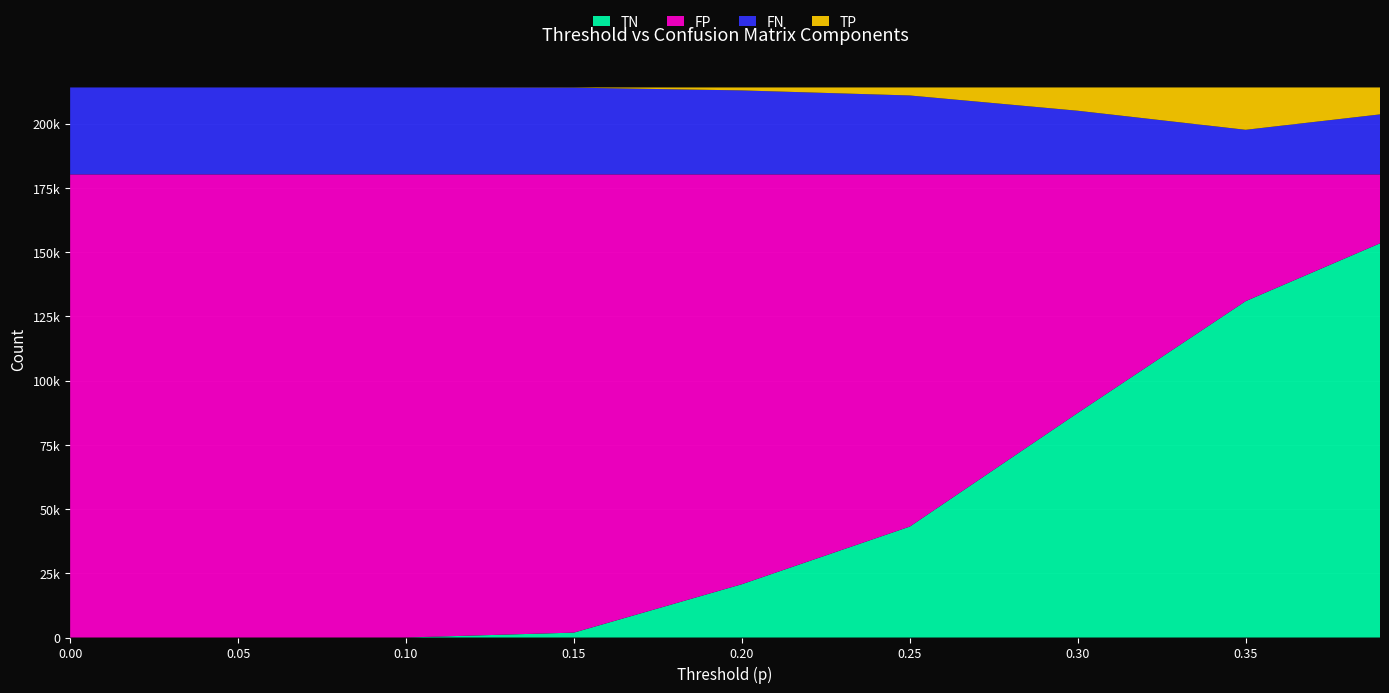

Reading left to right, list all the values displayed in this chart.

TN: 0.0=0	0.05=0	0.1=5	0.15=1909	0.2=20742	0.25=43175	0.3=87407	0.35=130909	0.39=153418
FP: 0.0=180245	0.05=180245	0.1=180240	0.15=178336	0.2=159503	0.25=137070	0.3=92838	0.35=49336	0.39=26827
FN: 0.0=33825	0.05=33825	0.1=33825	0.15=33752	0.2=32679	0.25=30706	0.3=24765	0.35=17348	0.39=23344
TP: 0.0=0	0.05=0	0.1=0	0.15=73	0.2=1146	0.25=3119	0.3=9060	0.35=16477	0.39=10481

----------------------------------------

[Votre consigne]:
Pouvez-vous recopier mot pour mot toute la liste ci-dessus, sans y reprendre l'image ?

[Corrigé proposé]:
Reading left to right, list all the values displayed in this chart.

TN: 0.0=0	0.05=0	0.1=5	0.15=1909	0.2=20742	0.25=43175	0.3=87407	0.35=130909	0.39=153418
FP: 0.0=180245	0.05=180245	0.1=180240	0.15=178336	0.2=159503	0.25=137070	0.3=92838	0.35=49336	0.39=26827
FN: 0.0=33825	0.05=33825	0.1=33825	0.15=33752	0.2=32679	0.25=30706	0.3=24765	0.35=17348	0.39=23344
TP: 0.0=0	0.05=0	0.1=0	0.15=73	0.2=1146	0.25=3119	0.3=9060	0.35=16477	0.39=10481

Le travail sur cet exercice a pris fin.